=== SELECTION ===
════════
Rave Radio: Offline (0/0)
Email: Password:
News (Media Awareness Project) - US: Probe's Abrupt End Stirs Concern
Title:US: Probe's Abrupt End Stirs Concern
Published On:1999-03-18
Source:Charlotte Observer (NC)
Fetched On:2008-09-06 10:34:15
PROBE'S ABRUPT END STIRS CONCERN

Unproven claim mentioned general

WASHINGTON -- Early last year, as undercover U.S. Customs agents neared the
end of the biggest investigation ever into the illegal movement of drug
money, bankers working with Mexico's most powerful cocaine cartel
approached them with a stunning offer.

The agents, posing as money launderers from Colombia, had insinuated
themselves deeply into the Mexican underworld, helping the traffickers hide
more than $60 million.

Now, money men working with the cartel said they had clients who needed to
launder $1.15 billion more. The most important of those clients, they said,
was Mexico's defense minister.

The customs agents didn't know whether the money really existed or if any
of it belonged to the minister, Gen. Enrique Cervantes, officials said. But
having heard about U.S. intelligence reports pointing to corruption at high
levels of the Mexican military, the agents were mystified by what happened
next.

Rather than continue the undercover operation to pursue the deal, Clinton
administration officials ordered it shut down on schedule several weeks
later. No further effort was made to investigate the offer, and officials
said prosecutors have not even raised the matter with the traffickers, who
have pleaded guilty and are cooperating with the authorities.

"Why are we sitting on this kind of information?" asked the former senior
customs agent who led the undercover probe, William Gately. "It's either
because we're lazy, we're stupid, or the political will doesn't exist to
engage in the kind of investigation where our law-enforcement efforts might
damage our foreign policy."
════════
=== SUPPLIED RECORDS ===
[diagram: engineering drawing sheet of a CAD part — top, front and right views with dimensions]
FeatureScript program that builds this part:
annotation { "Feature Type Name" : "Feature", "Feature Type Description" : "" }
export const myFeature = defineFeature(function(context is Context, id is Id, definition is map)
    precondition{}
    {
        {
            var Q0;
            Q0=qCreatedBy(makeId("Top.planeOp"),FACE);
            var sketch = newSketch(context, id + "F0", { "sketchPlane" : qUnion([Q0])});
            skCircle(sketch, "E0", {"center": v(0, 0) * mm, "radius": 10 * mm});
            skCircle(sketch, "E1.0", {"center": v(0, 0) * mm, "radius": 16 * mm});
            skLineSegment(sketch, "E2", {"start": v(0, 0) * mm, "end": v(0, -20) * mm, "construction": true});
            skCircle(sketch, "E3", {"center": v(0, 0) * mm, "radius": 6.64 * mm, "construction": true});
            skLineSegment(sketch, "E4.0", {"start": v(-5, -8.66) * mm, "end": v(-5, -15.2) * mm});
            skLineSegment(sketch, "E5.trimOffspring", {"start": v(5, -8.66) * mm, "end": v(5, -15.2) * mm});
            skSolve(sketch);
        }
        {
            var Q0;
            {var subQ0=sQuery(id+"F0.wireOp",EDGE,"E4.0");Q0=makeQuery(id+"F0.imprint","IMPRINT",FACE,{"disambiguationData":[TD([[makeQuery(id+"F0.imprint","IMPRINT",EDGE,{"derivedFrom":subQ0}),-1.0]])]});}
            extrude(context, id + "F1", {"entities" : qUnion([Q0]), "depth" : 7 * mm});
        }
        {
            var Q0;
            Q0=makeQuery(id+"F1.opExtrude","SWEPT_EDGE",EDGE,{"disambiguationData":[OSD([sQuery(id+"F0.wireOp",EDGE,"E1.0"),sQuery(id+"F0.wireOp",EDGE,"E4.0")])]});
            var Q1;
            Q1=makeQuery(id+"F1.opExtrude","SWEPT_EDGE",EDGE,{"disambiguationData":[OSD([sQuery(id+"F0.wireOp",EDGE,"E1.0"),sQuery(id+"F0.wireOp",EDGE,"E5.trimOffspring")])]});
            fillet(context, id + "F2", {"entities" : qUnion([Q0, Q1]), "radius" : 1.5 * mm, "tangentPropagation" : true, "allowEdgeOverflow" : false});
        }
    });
════════
=== WORK INSTRUCTIONS ===
1. Name every country mentioned in the drug-money article.
2. Answer these questions from the drug-money article, one line each:
(a) On what date was the article published?
(b) How much money had the undercover agents helped the traffickers hide?
(c) Who led the undercover probe?
3. Please extract the passage of the drug-money article between "WASHINGTON -- Early" and "than $60 million.", inclusive.

=== WORKED SOLUTIONS ===
1. United States (U.S.), Mexico, Colombia

2.
(a) 1999-03-18
(b) More than $60 million
(c) William Gately, a former senior customs agent

3.
WASHINGTON -- Early last year, as undercover U.S. Customs agents neared the
end of the biggest investigation ever into the illegal movement of drug
money, bankers working with Mexico's most powerful cocaine cartel
approached them with a stunning offer.

The agents, posing as money launderers from Colombia, had insinuated
themselves deeply into the Mexican underworld, helping the traffickers hide
more than $60 million.